Тамара Васильевна вошла в кабинет почти бесшумно.
— Слушаю вас, Прохор Никитич.
— Вы ленту с мерцаловского паровоза расшифровали?
Женщина отрицательно покачала головой.
— Почему?
— Ее не было, Прохор Никитич. Кажется, не работал скоростемер.
— А Мерцалов докладывал об этом?
Белкина молчала.
— Ясно, — сказал Алтунин. — Вы, Тамара Васильевна, можете идти. Мы разберемся сами.
Дубкову стало жарко. Он распахнул китель и ослабил ворот. Положение явно осложнялось. Все машинисты слышали, как на собраниях и планерках начальник требовал не выезжать в рейс, если не исправен скоростемер. Кое-кто за нарушение этого правила уже получил строгое предупреждение. И сейчас Роман Филиппович недоумевал: «Неужели Петр забыл об этом? А может, скоростемер испортился в пути? Но тогда бы доложить надо. Зачем же молчать!».
В кабинет без стука вошла Елена Гавриловна Чибис. Лицо ее было возбужденным. Серые глаза гневно поблескивали.
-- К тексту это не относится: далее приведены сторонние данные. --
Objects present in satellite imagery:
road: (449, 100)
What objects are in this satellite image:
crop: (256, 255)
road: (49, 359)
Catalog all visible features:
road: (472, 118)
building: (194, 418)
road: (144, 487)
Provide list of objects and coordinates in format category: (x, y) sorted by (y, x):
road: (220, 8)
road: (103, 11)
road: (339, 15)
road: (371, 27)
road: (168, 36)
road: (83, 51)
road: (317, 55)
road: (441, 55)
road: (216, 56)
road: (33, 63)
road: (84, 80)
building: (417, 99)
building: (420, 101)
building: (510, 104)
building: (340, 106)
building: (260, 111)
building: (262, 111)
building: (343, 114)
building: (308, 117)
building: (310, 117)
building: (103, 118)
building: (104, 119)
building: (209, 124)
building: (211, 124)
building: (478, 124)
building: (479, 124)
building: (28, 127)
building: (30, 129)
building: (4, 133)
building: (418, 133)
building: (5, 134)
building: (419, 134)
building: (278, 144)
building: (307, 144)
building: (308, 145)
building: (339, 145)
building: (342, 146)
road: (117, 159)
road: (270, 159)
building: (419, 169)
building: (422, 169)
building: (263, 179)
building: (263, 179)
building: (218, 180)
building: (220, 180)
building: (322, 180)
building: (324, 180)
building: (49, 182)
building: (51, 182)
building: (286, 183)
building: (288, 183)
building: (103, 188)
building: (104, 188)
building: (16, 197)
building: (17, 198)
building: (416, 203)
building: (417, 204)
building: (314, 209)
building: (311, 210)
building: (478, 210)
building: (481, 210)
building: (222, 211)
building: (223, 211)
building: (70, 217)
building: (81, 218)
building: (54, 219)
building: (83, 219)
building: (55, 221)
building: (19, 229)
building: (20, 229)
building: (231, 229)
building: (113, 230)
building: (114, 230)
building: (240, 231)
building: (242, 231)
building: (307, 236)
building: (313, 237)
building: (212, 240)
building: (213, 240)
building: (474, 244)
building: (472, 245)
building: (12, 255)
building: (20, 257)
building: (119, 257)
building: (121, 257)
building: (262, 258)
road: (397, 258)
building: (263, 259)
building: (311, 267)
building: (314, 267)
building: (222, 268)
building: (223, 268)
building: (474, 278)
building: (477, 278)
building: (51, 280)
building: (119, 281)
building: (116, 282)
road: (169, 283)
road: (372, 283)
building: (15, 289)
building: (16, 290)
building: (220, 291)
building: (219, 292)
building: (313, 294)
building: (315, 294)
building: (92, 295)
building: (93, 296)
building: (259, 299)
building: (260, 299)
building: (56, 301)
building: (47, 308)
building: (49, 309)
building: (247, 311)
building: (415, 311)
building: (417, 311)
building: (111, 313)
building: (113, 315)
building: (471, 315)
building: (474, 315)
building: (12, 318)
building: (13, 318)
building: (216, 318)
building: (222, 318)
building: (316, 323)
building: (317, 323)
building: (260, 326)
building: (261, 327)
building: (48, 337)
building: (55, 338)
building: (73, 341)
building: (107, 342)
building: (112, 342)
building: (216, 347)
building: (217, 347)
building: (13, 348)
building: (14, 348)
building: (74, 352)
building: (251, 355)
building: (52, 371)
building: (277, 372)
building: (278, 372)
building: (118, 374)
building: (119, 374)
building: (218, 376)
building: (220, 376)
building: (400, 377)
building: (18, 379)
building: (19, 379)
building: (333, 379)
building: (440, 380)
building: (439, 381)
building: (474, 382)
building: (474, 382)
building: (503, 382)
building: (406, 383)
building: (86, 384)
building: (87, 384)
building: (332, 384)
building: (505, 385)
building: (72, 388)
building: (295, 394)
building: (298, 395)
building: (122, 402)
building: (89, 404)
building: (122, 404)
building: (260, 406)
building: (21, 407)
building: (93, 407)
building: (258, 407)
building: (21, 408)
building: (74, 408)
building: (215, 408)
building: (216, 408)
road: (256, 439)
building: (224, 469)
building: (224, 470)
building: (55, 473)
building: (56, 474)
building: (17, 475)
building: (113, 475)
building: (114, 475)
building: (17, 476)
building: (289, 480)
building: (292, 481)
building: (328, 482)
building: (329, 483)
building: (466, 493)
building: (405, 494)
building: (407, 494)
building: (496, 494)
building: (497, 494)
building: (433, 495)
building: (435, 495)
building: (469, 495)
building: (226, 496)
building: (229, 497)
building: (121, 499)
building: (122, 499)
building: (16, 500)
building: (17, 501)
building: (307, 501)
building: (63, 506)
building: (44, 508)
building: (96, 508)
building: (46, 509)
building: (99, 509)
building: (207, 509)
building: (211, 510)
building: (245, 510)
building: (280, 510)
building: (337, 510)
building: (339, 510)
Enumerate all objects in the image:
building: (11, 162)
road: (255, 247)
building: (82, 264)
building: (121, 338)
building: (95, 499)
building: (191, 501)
Увидев Дубкова, она замедлила шаги, подобралась, затем без стеснения развернула принесенную с собой газету.
— Что ж получается, товарищи? Паровоз на кислородной подушке, а Мерцалову гимн славы поют. Поглядите! — Она ткнула пальцем в обведенную красным карандашом статью с ярким заголовком «Машинист-новатор» и стала читать заключительные строчки: «Петр Степанович Мерцалов — человек беспокойный, смелый. Он глядит вперед. На днях, как заявил сам машинист, он пересядет на тепловоз и постарается сразу же перекрыть все свои предыдущие рекорды». Вы только подумайте: он пересядет. Неужели у него…
В этот момент в дверях появился Сахаров. Увидев Дубкова, он радостно воскликнул:
— Вот вы где! А я вас ищу. Ну, как будем отмечать возвращение со съезда: митинг организуем или собрание?
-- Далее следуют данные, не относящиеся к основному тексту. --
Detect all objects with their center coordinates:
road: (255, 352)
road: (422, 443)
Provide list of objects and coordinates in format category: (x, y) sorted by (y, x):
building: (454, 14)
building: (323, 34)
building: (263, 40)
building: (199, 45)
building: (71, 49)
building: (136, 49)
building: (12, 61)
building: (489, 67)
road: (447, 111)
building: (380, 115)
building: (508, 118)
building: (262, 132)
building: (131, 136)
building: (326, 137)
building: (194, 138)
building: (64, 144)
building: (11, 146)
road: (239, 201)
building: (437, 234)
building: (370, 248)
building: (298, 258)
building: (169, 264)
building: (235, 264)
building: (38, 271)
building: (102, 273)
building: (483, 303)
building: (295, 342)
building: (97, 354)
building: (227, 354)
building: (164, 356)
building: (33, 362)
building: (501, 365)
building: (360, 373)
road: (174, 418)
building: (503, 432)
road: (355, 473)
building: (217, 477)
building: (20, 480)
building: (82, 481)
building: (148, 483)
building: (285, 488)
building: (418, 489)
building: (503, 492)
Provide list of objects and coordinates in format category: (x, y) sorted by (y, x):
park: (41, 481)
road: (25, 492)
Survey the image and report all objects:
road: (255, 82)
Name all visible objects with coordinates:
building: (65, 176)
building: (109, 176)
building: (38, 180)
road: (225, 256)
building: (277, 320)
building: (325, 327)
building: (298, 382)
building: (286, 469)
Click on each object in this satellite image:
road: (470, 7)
Роман Филиппович не ответил.
Вошедший обвел всех троих удивленным взглядом, насторожился:
— Чего это вы как на похоронах?
Алтунин взял в одну руку изуродованный валик, в другую — газету со статьей о Мерцалове и, как бы взвешивая их, спросил:
— Видите, что получается?
— Знаю, — не задумываясь, ответил Сахаров. — Сейчас только был в цехе, смотрел.
— И как считаете?
— Как считаю? Паровоз, конечно, жаль.
— Только и всего?
Сахаров поджал губы. Было понятно, что вопросы начальника депо ему не по душе. Но все же после небольшого раздумья, он добавил:
— Побеседуем, разъясним Мерцалову.
— А я думаю, что вопрос этот нужно вынести на заседание парткома, — сказал Алтунин, положив газету и валик на стол.
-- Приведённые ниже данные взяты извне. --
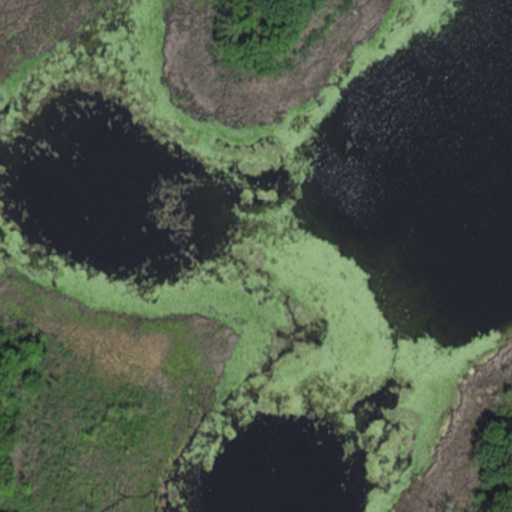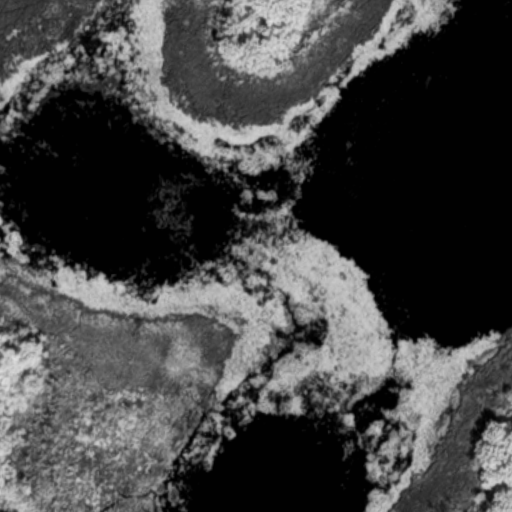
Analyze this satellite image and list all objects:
park: (256, 256)
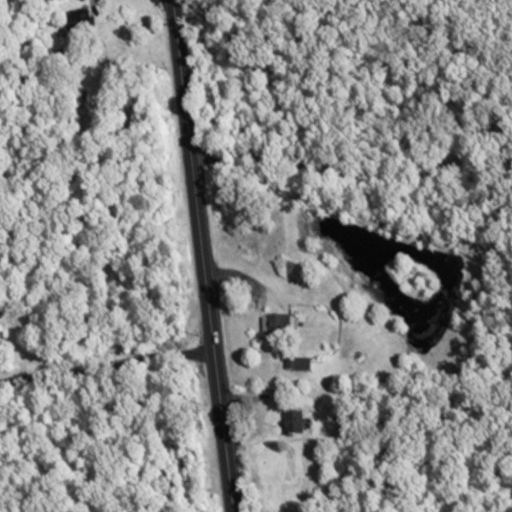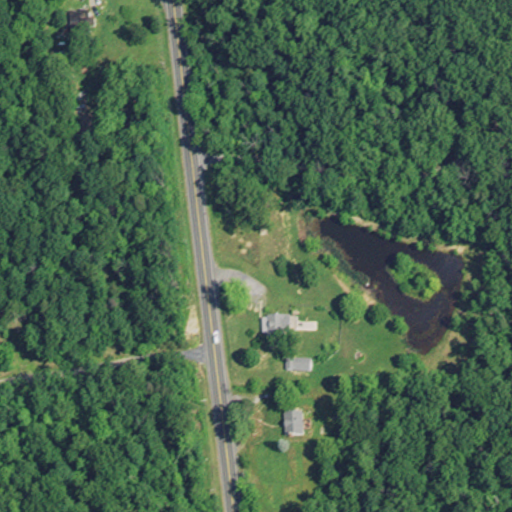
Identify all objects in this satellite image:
building: (86, 26)
road: (360, 175)
road: (200, 256)
building: (285, 328)
road: (107, 363)
building: (302, 425)
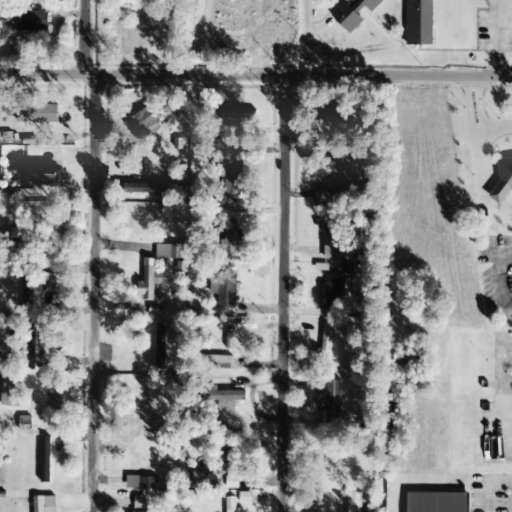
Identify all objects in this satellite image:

Сахаров спросил грубоватым тоном:
— Кого обсуждать-то, известного машиниста? Вы представляете, Прохор Никитич?
— Да, представляю. Но нельзя же приплясывать на костях локомотивов.
— И это не первый случай у Мерцалова, — вставила Елена Гавриловна. — В прошлом году у него с паровозом была почти такая же история. Потом он превысил скорость на разъезде. А еще раньше…
Сахаров попытался оборвать ее:
— Что вы десятилетние грехи собираете? Разве это партийный подход к делу! — Глаза у него расширились, на выпуклых белках появились красные жилки. Но Елена Гавриловна продолжала вспоминать. Алтунин, глядя на нее, задумчиво покачивал головой, как бы говоря: «Вот видите, откуда нитка тянется».
— Странные вы люди, — возмутился Сахаров, все больше распаляясь. — Надо же понимать, что Мерцалов — гордость и знамя коллектива. Если не уважаете его, то уважайте хоть коллектив.